I completely agree with Tom’s point on p. 1513 that a covenantal framework is the best way to integrate Paul’s thought and praxis. “It easily incorporates both the sense of ancient promises and turbulent intermediate histories and the sense of a sudden irruptive and unexpected…new messianic moment.” It’s just we disagree on how to read those covenants, and whether we should talk about covenant renewal or just a new covenant. But he is right that covenant approaches are able to take account of both the participatory and the more forensic models of soteriology. It’s a both and emphasis in Paul.

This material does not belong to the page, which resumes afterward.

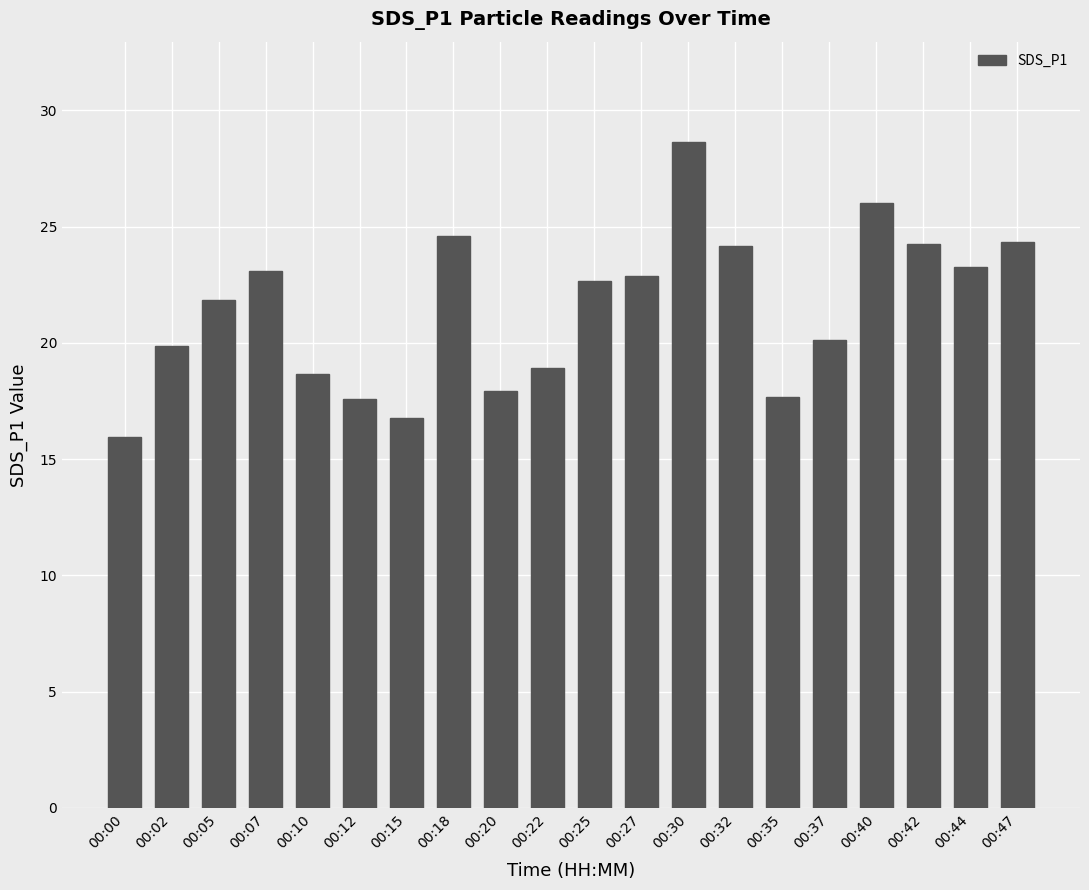

What is the smallest value displayed?

15.9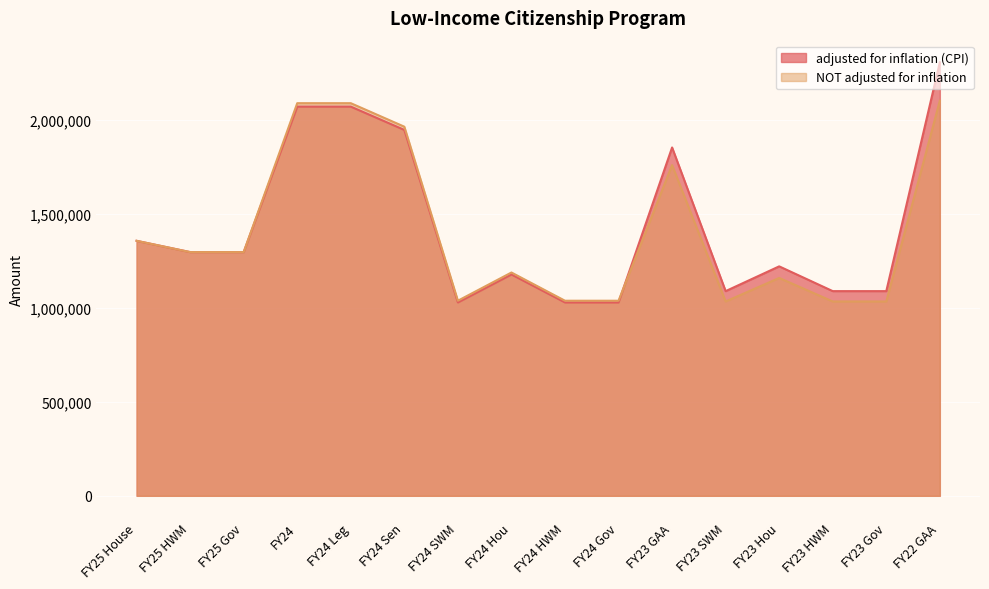

List the labels in order of adjusted for inflation (CPI) value, largest first.

FY22 GAA, FY24, FY24 Leg, FY24 Sen, FY23 GAA, FY25 House, FY25 Gov, FY25 HWM, FY23 Hou, FY24 Hou, FY23 SWM, FY23 HWM, FY23 Gov, FY24 SWM, FY24 Gov, FY24 HWM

Towards the end on p. 1516 Tom says “I hope that theologians accustomed to waiting a long time to see if any theologically useful crumbs might fall from the exegete’s table— to see if any good thing might come out of an exegetical Nazareth!—might find to their surprise, that this account of Paul is theologically fruitful, both in offering a new hypothesis as to how and why the discipline of Christian theology actually began and in proposing fresh lines of investigation about its central topics.” He need not have worried. There is plenty here to chew on, digest slowly, process, etc. We must leave you with one final quote (p. 1518):

“Paul stood in the middle, between Athens and Jerusalem, between the Kingdom of God and the kingdoms of the world, between Philemon and Onesimus, between history and theology, between exegesis and the life of the church, between heaven and earth.” While we do not stand ‘der mitte die zeit’ for Tom’s enormous publishing output, we may be thankful he got this ten year labor done. It will undoubtedly prompt many reviews and assessment, and I am confident in saying— all of them shorter than this one!!